Life imitating my books

I do like researching. I’m a natural researcher when it comes to digging up information and for many years that was my main career: finding and managing information. These days, the closest I get to researching is watching programmes like Who do you think you are?  It’s not the celebrity that fascinates me, but the effort involved in discovering their family background, all of which is done before the programme is even filmed by unsung genealogists and archivists, combing through archives and online records for an elusive entry. It takes time. Patience.

While watching a foray into the family history of Paul Merton the comedian, the programme touched on prison life during mid-Victorian era. Now as it happens I’m writing a book that dips into this period in history, although the main story is contemporary. Merton’s ancestor was sent to Wandsorth Prison, the comparable location in my book is Lincoln prison in the grounds of the castle. An old gaol that once practised segregation and isolation, just as Paul Merton’s ancestor experienced during her prison sentence.

Prisoners wore masks so that they couldn’t see each other’s faces, this included the wardens, who were forbidden to interact with the inmates. The condemned were referred to by numbers and not by name, their crimes unknown. There was strict silence, nobody was allowed to speak to each other. Prisoners where kept physically separated at all times in solitary cells and when exercising they couldn’t come into close proximity. The idea behind this draconian practice was to force the prisoner to address their crimes and find salvation. But really, let’s face it, it’s a form of mental torture and unlikely to result in rehabilitation, just good old fashioned punishment. The Separate System didn’t last long and the concept was abandoned, but not on humanitarian grounds – it was costly and hard to maintain.

The TV programme showed an illustration of the chapel with its individual cells where prisoners stood unable to see each other, only the preacher on his high pulpit would be visible.

prison chapel
Surrey House of Correction, Wandsworth

Lincoln Prison’s segregated chapel still exists and is a popular part of the museum’s tour. It also features in my current work in progress – a ghost story where nothing is seen, just heard. My protagonist, Laura, finds herself seemingly alone in one of those cells. But is she really?

★ ★ ★ ★ ★

- _EXERCISE 1_:
Print the section of the post about Victorian prisons starting with "The TV programme" and going on through "would be visible.".
- _EXERCISE 2_:
Answer these questions from the post about Victorian prisons:
(a) What were prisoners referred to by instead of their names?
(b) Why was the Separate System abandoned?
(c) What is the name of the protagonist in the author's current work in progress?
- _EXERCISE 3_:
Pick up the post about Victorian prisons after its final sentence and continue writing it.
The listing has no connection to the post about Victorian prisons.

★ ★ ★ ★ ★

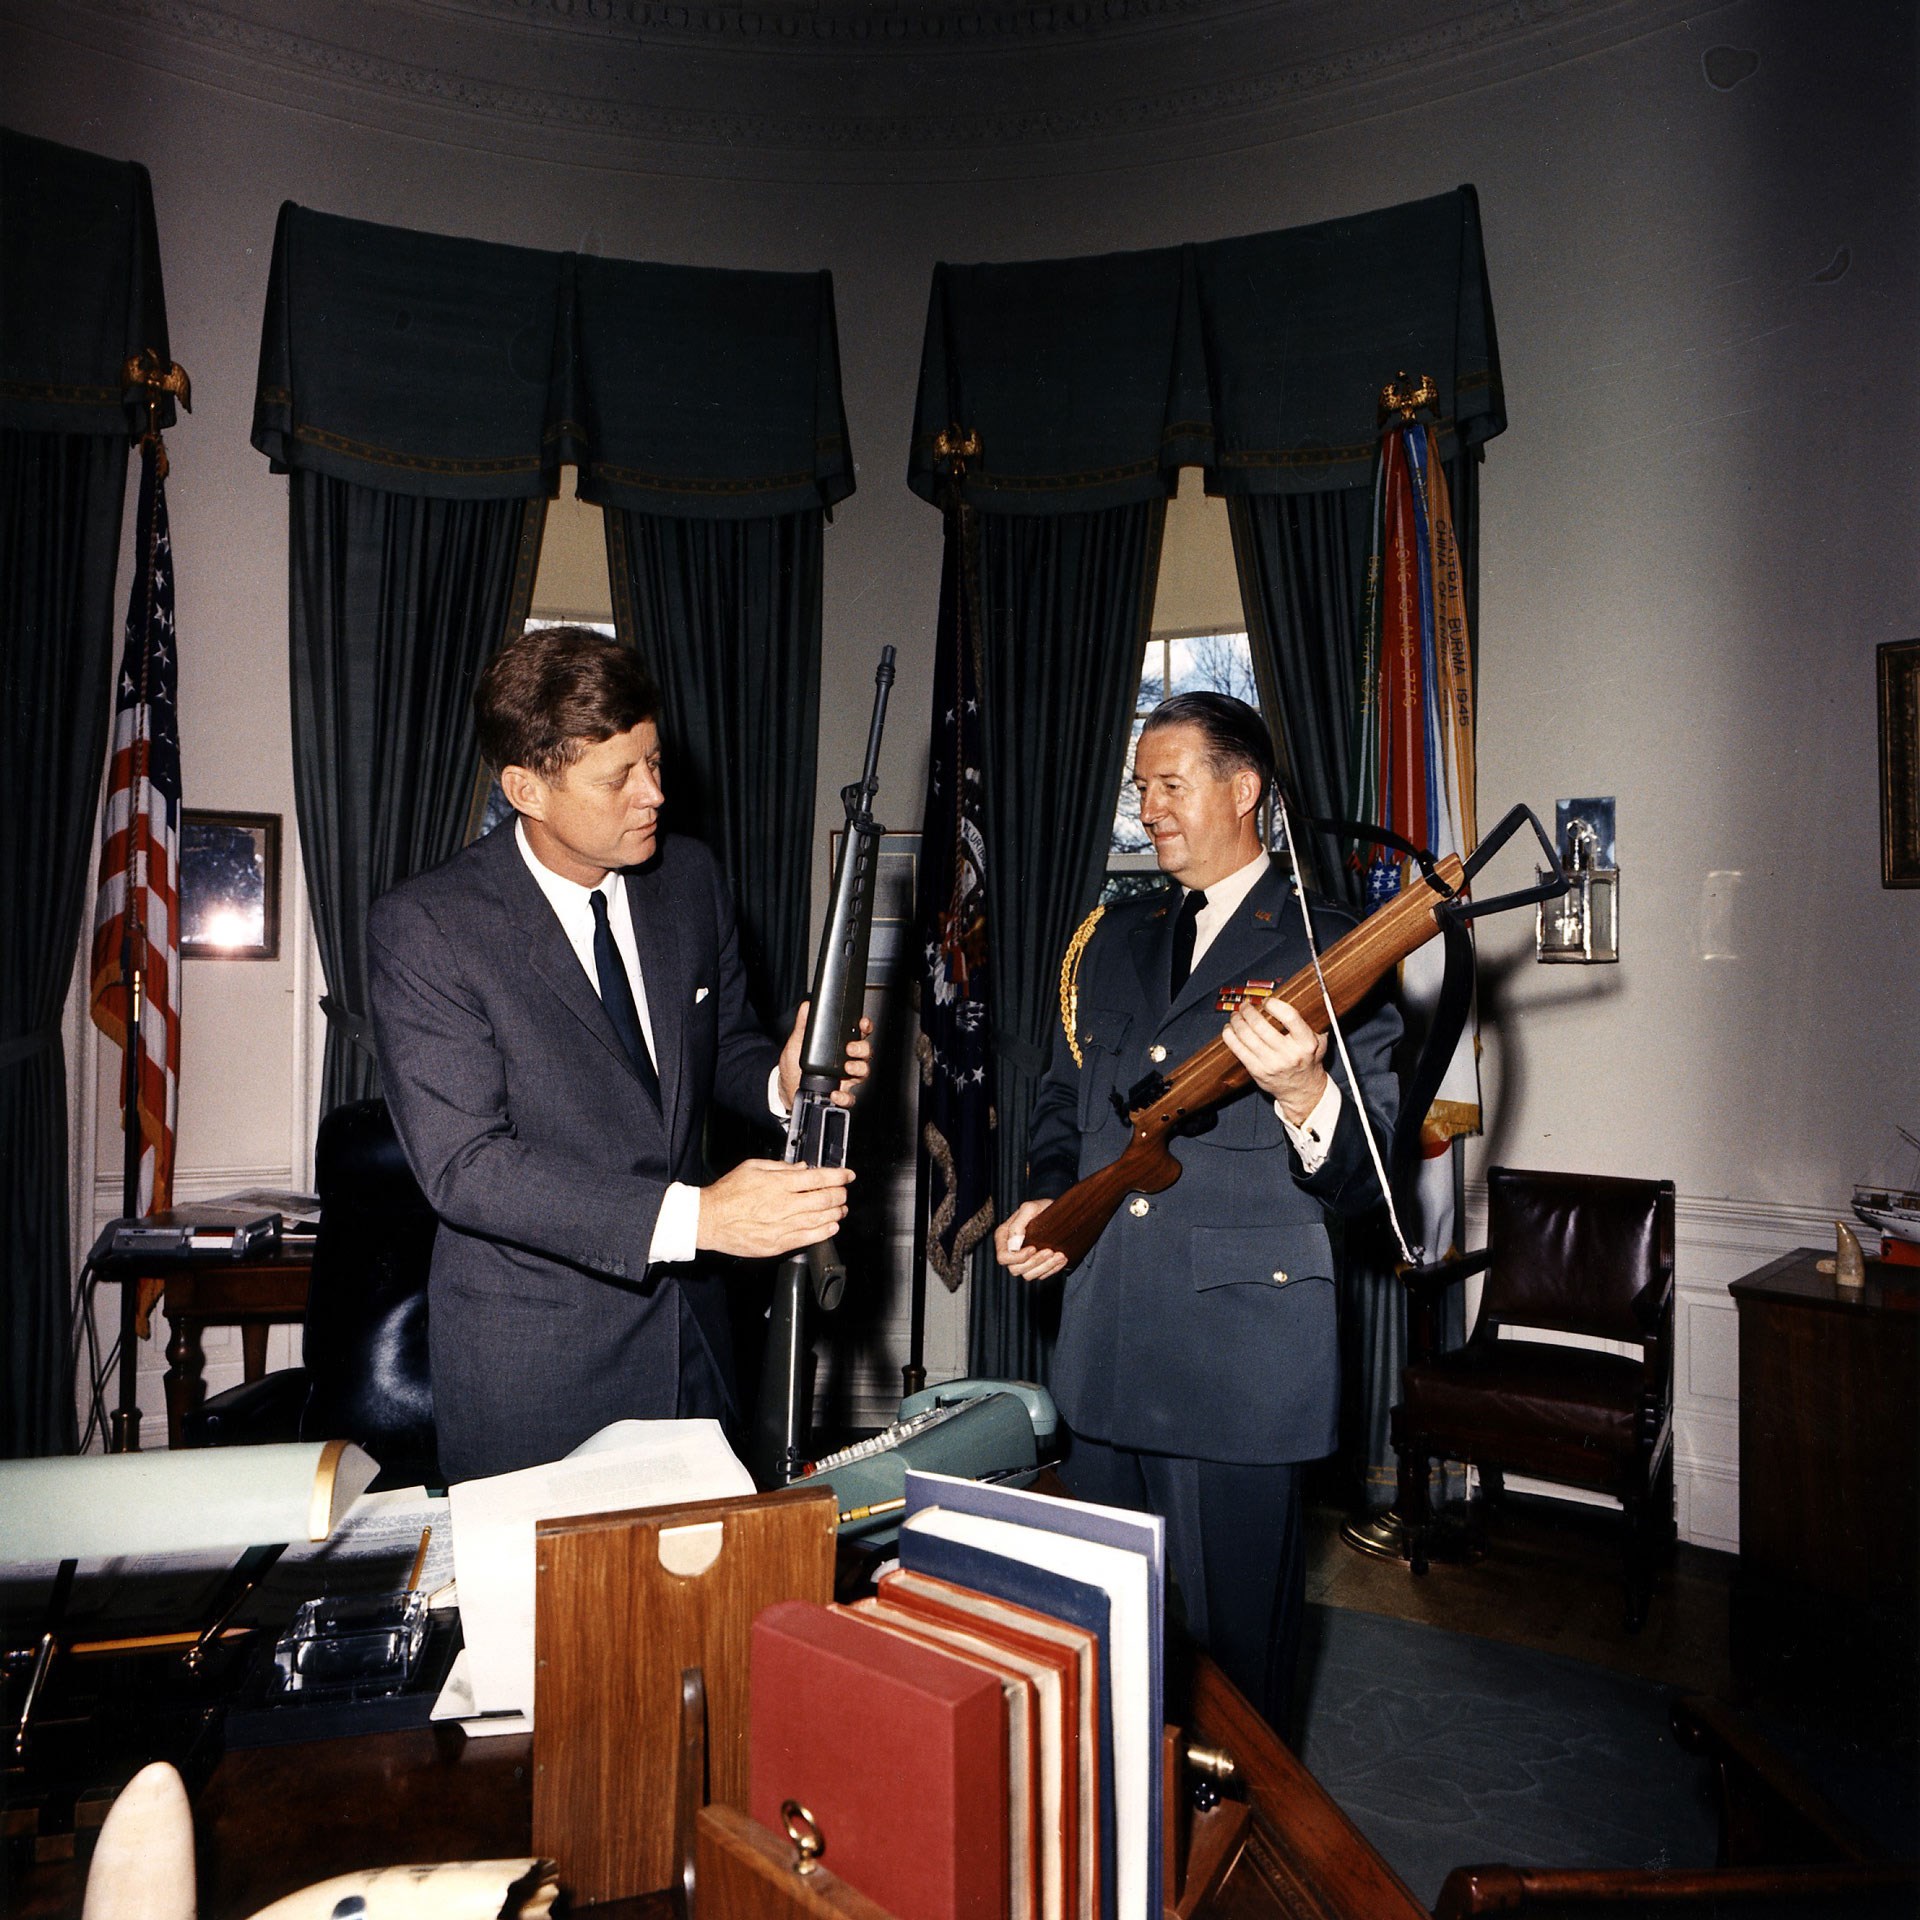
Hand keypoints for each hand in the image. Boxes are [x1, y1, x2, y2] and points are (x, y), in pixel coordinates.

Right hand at [697, 1159, 854, 1258]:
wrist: (708, 1219)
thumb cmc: (727, 1193)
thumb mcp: (753, 1167)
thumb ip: (780, 1166)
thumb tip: (802, 1168)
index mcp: (778, 1183)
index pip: (818, 1178)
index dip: (838, 1176)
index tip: (848, 1175)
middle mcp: (783, 1204)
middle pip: (824, 1199)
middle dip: (840, 1194)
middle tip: (845, 1192)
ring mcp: (782, 1226)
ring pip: (819, 1219)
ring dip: (836, 1213)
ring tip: (841, 1209)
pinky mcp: (777, 1244)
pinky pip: (807, 1238)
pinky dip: (824, 1232)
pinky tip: (831, 1227)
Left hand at [777, 1003, 873, 1111]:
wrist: (786, 1090)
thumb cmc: (793, 1066)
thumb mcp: (796, 1043)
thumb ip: (803, 1025)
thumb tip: (806, 1007)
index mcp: (837, 1047)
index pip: (858, 1033)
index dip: (865, 1026)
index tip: (863, 1023)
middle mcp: (845, 1061)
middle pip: (865, 1052)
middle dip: (863, 1047)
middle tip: (850, 1047)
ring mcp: (845, 1079)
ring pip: (863, 1072)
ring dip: (859, 1068)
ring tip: (847, 1067)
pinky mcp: (840, 1095)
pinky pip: (850, 1098)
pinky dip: (845, 1097)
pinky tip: (835, 1093)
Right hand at [995, 1198, 1067, 1281]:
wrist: (1058, 1213)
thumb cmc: (1041, 1208)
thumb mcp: (1030, 1209)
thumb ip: (1017, 1225)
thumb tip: (1012, 1246)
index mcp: (1004, 1237)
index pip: (1003, 1257)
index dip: (1017, 1257)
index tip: (1033, 1248)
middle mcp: (1011, 1251)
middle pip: (1015, 1269)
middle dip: (1035, 1262)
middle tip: (1050, 1251)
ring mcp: (1023, 1260)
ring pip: (1028, 1275)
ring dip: (1045, 1266)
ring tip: (1059, 1255)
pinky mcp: (1036, 1266)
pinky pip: (1041, 1275)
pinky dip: (1052, 1269)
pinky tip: (1061, 1258)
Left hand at [1221, 994, 1328, 1124]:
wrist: (1302, 1090)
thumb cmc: (1309, 1060)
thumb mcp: (1319, 1041)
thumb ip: (1312, 1021)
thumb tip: (1301, 995)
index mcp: (1306, 1043)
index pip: (1290, 1017)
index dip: (1274, 1004)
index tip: (1267, 1001)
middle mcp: (1289, 1054)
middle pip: (1261, 1026)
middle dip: (1249, 1011)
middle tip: (1245, 1005)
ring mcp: (1271, 1064)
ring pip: (1246, 1036)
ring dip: (1237, 1021)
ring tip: (1236, 1015)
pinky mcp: (1257, 1071)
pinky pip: (1238, 1050)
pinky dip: (1230, 1036)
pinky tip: (1229, 1028)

★ ★ ★ ★ ★

- _ANSWER BOX 1_:
The TV programme showed an illustration of the chapel with its individual cells where prisoners stood unable to see each other, only the preacher on his high pulpit would be visible.

- _ANSWER BOX 2_:
(a) Numbers.
(b) It was costly and hard to maintain.
(c) Laura.

- _ANSWER BOX 3_:
The final part of the visit was the chapel, a well-known exhibit, and she believed in savouring the best last. Facing the eagle’s nest pulpit was a honeycomb of tiered wooden cubicles in the form of four crescent rows of individual pews, each with their own divider and no view other than the pulpit before them. Plain and simple, the chapel was a tidy construction that ensured a prisoner never saw another; they were loaded into the row at one end and kept in a perpetual state of isolation until the service ended.

Laura entered one such lidless crate and shut the door. There was only space to stand or sit upon a hard bench. She tucked her elbows in and perched on the edge of the seat. Opposite her was the high balcony. What kind of sermon would the prisoners have heard? Hell fire and damnation or redemption through salvation? Either way, the congregation in their tiny upright coffins had no choice but to listen. The layout reminded her a little amphitheatre. Was there about to be a real-life performance – she glanced up at the overhanging pulpit. Empty, the towering box seemed to loom over the pews, casting a long shadow. Had the prisoners quaked in their boots or dozed off in boredom?

She stood, swayed slightly, aware of a cooling brush of air against her face. Then a noise close by: a cough? A sneeze?

She turned, cocked her ear and focused on the sounds slipping by her. Shuffling, or scuffling shoes? The direction was clear: somebody was in the cubicle next to her, and probably seated as the crown of his or hers head wasn’t visible above the partition. The unnerving discovery meant her neighbour had been there since she’d arrived in the chapel – how else could a person be barricaded into a miniature cell when she blocked their exit? Holding her breath, she leaned toward the wooden partition. Should she say a little ‘hello’ or clear her throat?